■ Task statement: Quote the records word for word, from their first line through the line that contains "e for energy, stamina, libido, and muscle".

■ Records provided:
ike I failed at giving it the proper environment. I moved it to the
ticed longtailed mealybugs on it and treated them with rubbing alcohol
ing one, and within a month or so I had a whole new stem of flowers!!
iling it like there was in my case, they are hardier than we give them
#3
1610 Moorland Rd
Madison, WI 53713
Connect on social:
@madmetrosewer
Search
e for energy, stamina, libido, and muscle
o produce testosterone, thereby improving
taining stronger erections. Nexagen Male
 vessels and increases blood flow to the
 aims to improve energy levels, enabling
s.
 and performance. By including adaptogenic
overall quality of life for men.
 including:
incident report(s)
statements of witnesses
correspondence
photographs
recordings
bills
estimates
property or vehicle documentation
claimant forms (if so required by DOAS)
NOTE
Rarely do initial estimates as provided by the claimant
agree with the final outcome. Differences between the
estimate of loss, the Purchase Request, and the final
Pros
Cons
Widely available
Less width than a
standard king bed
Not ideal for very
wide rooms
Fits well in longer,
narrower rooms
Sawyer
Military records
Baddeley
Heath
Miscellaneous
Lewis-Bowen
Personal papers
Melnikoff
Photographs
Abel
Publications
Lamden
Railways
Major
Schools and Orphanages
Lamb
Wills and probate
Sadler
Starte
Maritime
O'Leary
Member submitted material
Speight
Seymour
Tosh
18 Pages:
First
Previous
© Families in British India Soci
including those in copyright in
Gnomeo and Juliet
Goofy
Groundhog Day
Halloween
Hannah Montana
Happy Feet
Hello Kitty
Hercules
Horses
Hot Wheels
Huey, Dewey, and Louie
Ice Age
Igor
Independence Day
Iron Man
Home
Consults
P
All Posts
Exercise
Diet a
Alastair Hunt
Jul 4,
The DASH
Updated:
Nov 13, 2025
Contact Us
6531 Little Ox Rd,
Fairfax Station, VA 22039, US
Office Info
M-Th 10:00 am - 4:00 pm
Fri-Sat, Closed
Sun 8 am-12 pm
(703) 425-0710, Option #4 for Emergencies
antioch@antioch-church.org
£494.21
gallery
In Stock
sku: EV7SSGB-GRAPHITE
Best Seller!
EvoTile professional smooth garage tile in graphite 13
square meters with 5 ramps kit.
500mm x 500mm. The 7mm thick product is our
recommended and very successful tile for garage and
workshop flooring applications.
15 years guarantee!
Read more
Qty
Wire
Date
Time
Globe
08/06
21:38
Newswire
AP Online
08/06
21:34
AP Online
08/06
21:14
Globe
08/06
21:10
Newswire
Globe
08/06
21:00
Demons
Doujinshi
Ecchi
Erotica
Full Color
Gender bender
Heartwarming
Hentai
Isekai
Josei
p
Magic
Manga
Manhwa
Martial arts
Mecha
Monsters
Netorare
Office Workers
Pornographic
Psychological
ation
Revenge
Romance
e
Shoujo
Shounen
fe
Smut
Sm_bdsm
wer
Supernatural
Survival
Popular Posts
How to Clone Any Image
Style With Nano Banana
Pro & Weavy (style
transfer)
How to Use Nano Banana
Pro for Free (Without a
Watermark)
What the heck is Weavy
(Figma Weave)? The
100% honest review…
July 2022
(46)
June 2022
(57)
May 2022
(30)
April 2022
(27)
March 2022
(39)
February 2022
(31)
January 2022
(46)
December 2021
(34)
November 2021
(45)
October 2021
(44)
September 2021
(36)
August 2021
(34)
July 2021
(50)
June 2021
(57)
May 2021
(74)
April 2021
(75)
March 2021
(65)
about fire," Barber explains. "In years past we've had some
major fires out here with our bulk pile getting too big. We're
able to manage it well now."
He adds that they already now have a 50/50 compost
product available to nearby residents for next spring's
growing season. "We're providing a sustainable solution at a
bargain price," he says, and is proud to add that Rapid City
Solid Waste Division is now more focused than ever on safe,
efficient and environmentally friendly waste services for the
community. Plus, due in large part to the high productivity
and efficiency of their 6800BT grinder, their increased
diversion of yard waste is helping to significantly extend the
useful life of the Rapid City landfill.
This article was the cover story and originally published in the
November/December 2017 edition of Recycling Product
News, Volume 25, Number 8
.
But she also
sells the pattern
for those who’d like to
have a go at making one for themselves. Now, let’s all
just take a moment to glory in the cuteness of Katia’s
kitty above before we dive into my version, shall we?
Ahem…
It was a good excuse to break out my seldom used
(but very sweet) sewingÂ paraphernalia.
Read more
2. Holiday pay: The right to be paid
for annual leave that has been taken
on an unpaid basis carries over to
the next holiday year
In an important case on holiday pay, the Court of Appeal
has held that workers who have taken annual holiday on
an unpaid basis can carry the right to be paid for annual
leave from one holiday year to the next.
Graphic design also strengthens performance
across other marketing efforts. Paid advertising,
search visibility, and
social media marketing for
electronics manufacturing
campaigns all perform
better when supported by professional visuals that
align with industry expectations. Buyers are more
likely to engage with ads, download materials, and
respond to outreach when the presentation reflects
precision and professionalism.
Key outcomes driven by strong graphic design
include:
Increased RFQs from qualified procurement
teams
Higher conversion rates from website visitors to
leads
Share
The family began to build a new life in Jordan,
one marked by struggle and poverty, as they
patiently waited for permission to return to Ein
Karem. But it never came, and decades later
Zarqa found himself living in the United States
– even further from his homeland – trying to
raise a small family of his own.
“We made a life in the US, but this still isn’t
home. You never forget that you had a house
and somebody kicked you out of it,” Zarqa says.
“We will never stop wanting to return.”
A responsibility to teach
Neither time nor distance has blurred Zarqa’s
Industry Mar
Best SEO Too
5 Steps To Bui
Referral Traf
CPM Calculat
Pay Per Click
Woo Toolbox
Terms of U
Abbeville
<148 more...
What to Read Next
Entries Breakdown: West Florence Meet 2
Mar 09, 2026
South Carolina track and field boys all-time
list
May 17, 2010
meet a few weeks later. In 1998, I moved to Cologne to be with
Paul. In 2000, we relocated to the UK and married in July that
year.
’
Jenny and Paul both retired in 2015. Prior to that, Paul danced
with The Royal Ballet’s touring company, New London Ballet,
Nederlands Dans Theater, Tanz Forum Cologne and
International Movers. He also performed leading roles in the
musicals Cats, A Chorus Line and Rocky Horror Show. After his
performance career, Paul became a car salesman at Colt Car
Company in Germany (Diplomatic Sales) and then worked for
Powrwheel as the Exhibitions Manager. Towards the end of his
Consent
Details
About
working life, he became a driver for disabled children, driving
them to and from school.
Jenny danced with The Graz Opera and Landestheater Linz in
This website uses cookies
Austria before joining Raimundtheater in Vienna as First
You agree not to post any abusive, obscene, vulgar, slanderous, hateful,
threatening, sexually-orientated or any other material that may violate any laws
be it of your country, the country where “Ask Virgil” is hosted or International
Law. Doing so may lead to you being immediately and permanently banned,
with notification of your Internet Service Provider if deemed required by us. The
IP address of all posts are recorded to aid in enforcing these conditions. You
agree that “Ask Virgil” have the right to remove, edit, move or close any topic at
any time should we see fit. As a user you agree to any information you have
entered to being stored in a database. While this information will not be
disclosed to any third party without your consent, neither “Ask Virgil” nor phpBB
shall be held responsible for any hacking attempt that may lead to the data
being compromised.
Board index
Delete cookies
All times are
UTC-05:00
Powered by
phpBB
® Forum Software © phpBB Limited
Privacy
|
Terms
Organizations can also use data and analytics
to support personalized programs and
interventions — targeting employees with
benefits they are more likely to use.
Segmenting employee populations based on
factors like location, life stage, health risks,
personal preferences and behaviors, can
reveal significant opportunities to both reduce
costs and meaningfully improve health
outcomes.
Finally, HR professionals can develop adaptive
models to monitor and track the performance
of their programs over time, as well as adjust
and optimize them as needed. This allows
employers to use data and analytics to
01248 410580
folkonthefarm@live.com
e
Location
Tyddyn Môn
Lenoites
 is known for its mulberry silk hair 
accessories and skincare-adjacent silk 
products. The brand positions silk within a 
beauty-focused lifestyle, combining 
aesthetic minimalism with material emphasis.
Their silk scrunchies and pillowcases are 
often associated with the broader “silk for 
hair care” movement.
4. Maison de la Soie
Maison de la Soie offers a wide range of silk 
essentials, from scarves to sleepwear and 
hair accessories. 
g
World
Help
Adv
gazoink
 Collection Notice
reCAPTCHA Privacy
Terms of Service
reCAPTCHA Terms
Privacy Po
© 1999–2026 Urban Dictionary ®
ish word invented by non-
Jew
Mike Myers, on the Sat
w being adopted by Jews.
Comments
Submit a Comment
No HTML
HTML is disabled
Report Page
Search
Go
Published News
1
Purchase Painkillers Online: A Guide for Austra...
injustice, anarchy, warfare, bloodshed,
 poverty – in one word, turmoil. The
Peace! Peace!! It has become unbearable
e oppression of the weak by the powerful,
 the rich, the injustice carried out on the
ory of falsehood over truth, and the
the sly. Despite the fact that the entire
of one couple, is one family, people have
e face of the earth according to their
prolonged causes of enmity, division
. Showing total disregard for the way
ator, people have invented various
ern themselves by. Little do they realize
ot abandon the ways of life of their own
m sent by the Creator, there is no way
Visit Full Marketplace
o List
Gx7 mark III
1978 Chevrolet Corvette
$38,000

■ Output below:
ike I failed at giving it the proper environment. I moved it to the
ticed longtailed mealybugs on it and treated them with rubbing alcohol
ing one, and within a month or so I had a whole new stem of flowers!!
iling it like there was in my case, they are hardier than we give them
#3
1610 Moorland Rd
Madison, WI 53713
Connect on social:
@madmetrosewer
Search
e for energy, stamina, libido, and muscle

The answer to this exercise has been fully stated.